Wiederaufstieg der Rüstungsindustrie
Erste staatliche Genehmigungen für Rüstungsexporte erhielt der Rheinmetall-Konzern bereits 1957. Zielländer der Waffenexporte waren unter anderem die Niederlande, Italien, Burma, Pakistan, der Iran unter dem autoritären Schah-Regime, der Sudan und Chile. Am 19. September 1966 schrieb die Illustrierte Stern: "Amerikanische Soldaten werden bald mit Kanonen Made in Germany feuern."
Mythos von der kaputtgesparten Bundeswehr
Schumacher widerlegt den Mythos von der angeblich unzureichenden Ausstattung der Bundeswehr. Tatsächlich wird mit 85,47 Milliarden Euro – nach Nato-Kriterien – eine Rekordsumme an Steuermitteln verwendet. Diese propagandistischen Behauptungen sollen den Eindruck stärken, dass notfalls bei sozialen Themen gespart werden muss, um den sowieso schon großen Rüstungsetat weiter zu steigern.

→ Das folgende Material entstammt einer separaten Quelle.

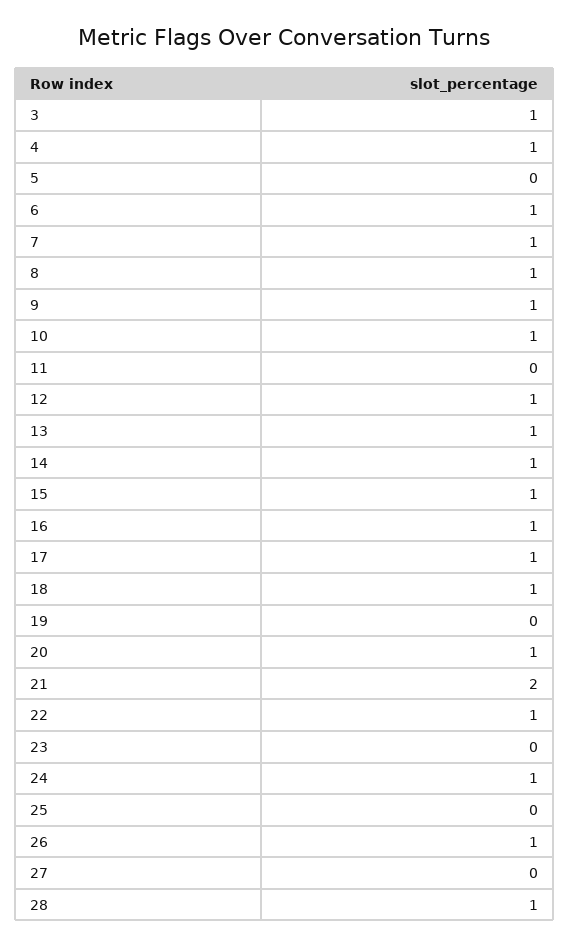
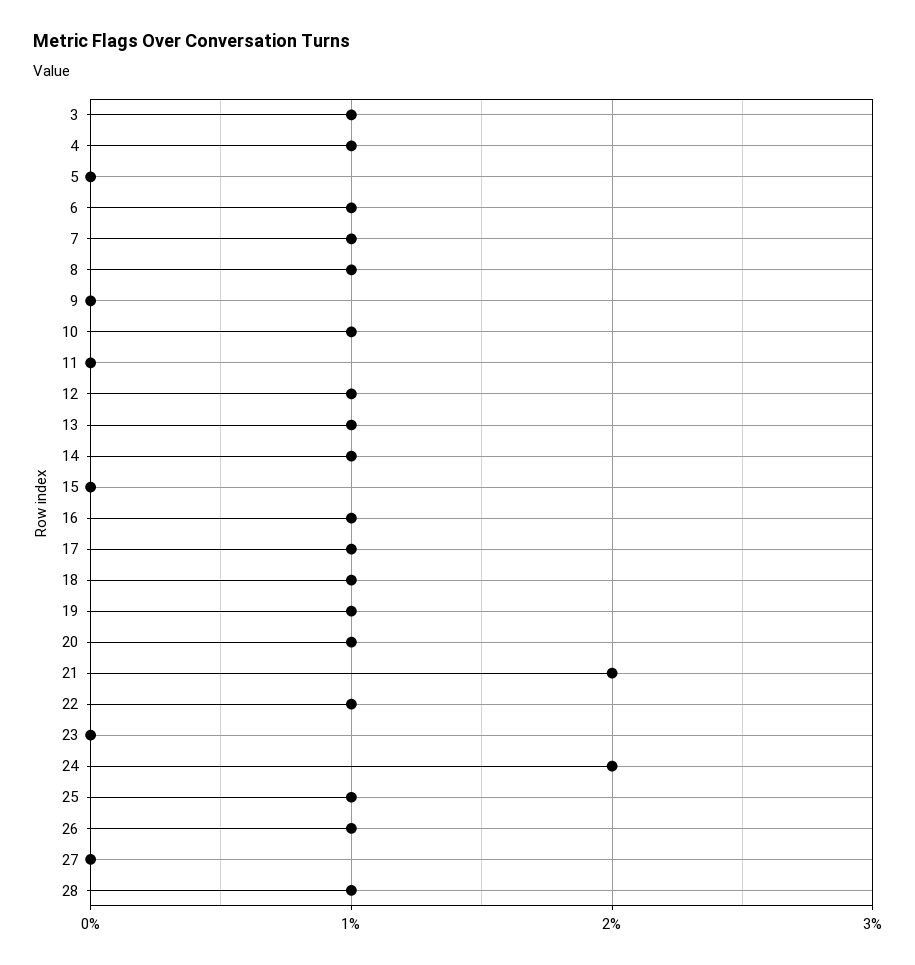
9: 1 -> 0
15: 1 -> 0
19: 0 -> 1
24: 1 -> 2
25: 0 -> 1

Rüstungsindustrie hat Namen und Adressen
Widersprechen muss man Schumacher bei seinem Schlusssatz, dass die Entscheidungsbefugnisse aus den Händen anonymer Mächte zurückgeholt werden müssten. Diese Formulierung könnte zu verschwörungstheoretischen Ansätzen einladen.
Es handelt sich bei der deutschen Rüstungsindustrie nicht um anonyme Mächte, sondern um Player mit bekannten Namen und Adressen. Initiativen vor Ort leisten wichtige Arbeit, um dies zu zeigen, wie in Kiel, wo eine Liste mit den Rüstungsstandorten veröffentlicht wurde.
Wenn Aufrüstung zur Staatsraison wird, wird die Kritik daran schnell in die Nähe des Landesverrats gerückt. Auch das war am Wochenende in Kiel zu hören und zu sehen.